Ingredients
- 20 jumbo pasta shells
- 1 cup ricotta cheese
- 1 cup shredded mozzarella cheese
- ½ cup grated Parmesan cheese
- 6 slices turkey bacon, cooked and chopped
- ½ cup chicken ham, diced
- 1 cup roasted vegetables (butternut squash, carrots, zucchini, or your choice)
- 2 cloves garlic, minced
- 1 teaspoon dried Italian herbs
- Salt and pepper, to taste
- 2 cups tomato sauce or marinara sauce
Instructions
- Preheat oven to 375°F (190°C). Lightly grease a 9×13-inch baking dish.
- Cook pasta shells according to package instructions until al dente. Drain and lay flat on a baking sheet to prevent sticking.
- In a medium bowl, combine ricotta, ½ cup mozzarella, Parmesan, turkey bacon, chicken ham, roasted vegetables, garlic, and Italian herbs. Mix until even and season with salt and pepper.
- Spoon filling into each pasta shell and place in the prepared baking dish.
- Pour tomato sauce evenly over the stuffed shells.
- Sprinkle remaining mozzarella over the top.
- Cover loosely with foil and bake for 20 minutes.
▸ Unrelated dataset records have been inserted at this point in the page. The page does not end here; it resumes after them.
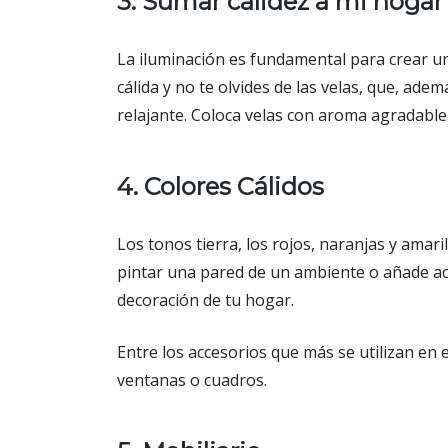
3. Sumar calidez a mi hogar
La iluminación es fundamental para crear un
cálida y no te olvides de las velas, que, ad
relajante. Coloca velas con aroma agradable
4. Colores Cálidos
Los tonos tierra, los rojos, naranjas y amar
pintar una pared de un ambiente o añade acc
decoración de tu hogar.
Entre los accesorios que más se utilizan en 
ventanas o cuadros.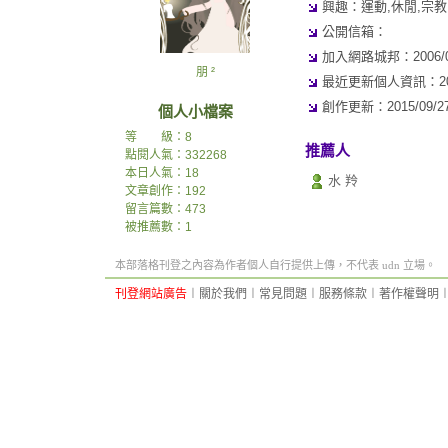
興趣：運動,休閒,宗教
公開信箱：
加入網路城邦：2006/08/
朋 ²
最近更新個人資訊：2008/
創作更新：2015/09/27 
個人小檔案
等 級：8
推薦人
點閱人氣：332268
本日人氣：18
水 羚
文章創作：192
留言篇數：473
被推薦數：
1
本部落格刊登之內容為作者個人自行提供上傳，不代表 udn 立場。
刊登網站廣告
︱
關於我們
︱
常見問題
︱
服務條款
︱
著作權聲明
Remove foil and bake an additional 10–15 minutes until cheese is golden and bubbly.
- Allow shells to rest for 5 minutes before serving.
Notes
Make ahead: Assemble a day in advance and refrigerate until ready to bake.
Freezer-friendly: Freeze unbaked shells in a foil-covered dish for up to 3 months.
Customization: Swap vegetables or cheeses as desired. Add fresh herbs before serving for extra flavor.
Prevent sticking: Lightly oil shells after boiling and place on a sheet pan before stuffing.